Wndsn Graphical Telemetry Computers: Low tech, high utility distance and altitude nomographs from the Wndsn applied science lab

Wndsn Quadrant Telemeter Tutorials

Making the most out of our graphical telemetry computers.

Like with many complex instruments, there are multiple ways to solve certain problems and to measure the required inputs. Combining the various functions leads to a multitude of advanced uses.

How to Draw Stars on Your Latitude Quadrant

Level: Advanced

Instrument used: Wndsn Latitude Quadrant

The goal is to calculate the positions to draw a small number of navigational stars on an existing Latitude Quadrant.

  • To set the position of a star on the Quadrant, we need the star's declination and culmination date, as well as our latitude
  • Example star: SPICA (α Virginis), culmination at midnight: APR-13, declination: -11.3°
  • Our latitude: 52.5°

Practical solution[1]

  1. Subtract the star’s declination from the latitude
    • Example: 52.5° - -11.3° = 63.8°
  2. Project the resulting value from the degree scale up to the cosine scale
  3. Set the cursor to the projected value on the cosine scale
  4. Rotate the string around the vertex and set the culmination date (APR-13) on the calendar scale
  5. The cursor marks the position of the star on the Quadrant

Construction of the star position from declination and date of midnight culmination.

Construction of the star position from declination and date of midnight culmination. Star: SPICA (α Virginis) at -11.3° on APR-13.

Theoretical solution

The practical solution above is of course the application of the cosine method from the Sine Quadrant.[2]

Mathematically, we calculate the distance to the vertex as: cos(latitude - declination) * radius of cosine scale

Thus, for a cosine scale graded in 100ths, the position is 44; for a scale graded in 60ths, the position is 26.5.

How to use the star data

Find the star's altitude on the date of the upper culmination

To calculate the culmination altitude of a star, simply add the declination to the co-latitude:

(90° - latitude) + declination = culmination altitude

To graphically determine the culmination altitude of a star:

  1. Set the cursor on the star
  2. Rotate the string to the sine arc
  3. Read the star's altitude on the degree scale
    • Example culmination altitude: 26.2°

Find the star's altitude on the date of the upper culmination.

Find the star's altitude on the date of the upper culmination. Star: SPICA (α Virginis) at 26.2° on APR-13.

Conversely, from the culmination altitude, we can get the declination

  1. Set the string on the calendar to the equinox on March 20th and read the altitude of the celestial equator on the degree scale
    • In our example: 37.5°
  2. Subtract this altitude from the culmination altitude for the declination of our star
    • Example: 26.2° - 37.5° = -11.3°

Measuring elapsed time at night

  1. For elapsed time, first measure the altitude of a given star
  2. Then set the cursor for the declination of that star (the same way as for telling time during the day)

• Your goal
Reproduce the Latitude Quadrant tutorial word for word from "Instrument used: Wndsn" to "existing Latitude Quadrant.".

• Recorded data
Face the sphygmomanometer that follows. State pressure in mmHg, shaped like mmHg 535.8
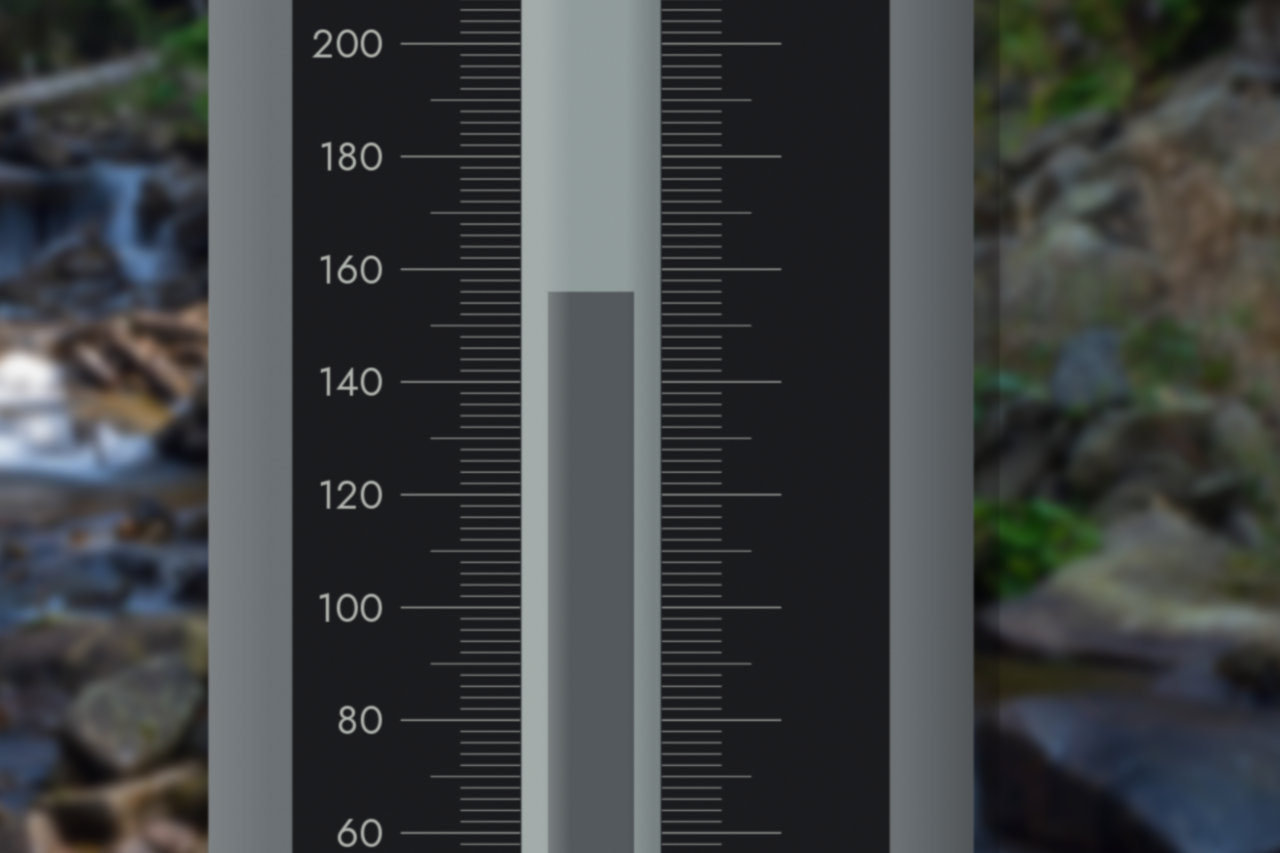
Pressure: mmHg 156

• Finished task
Instrument used: Wndsn Latitude Quadrant

The goal is to calculate the positions to draw a small number of navigational stars on an existing Latitude Quadrant.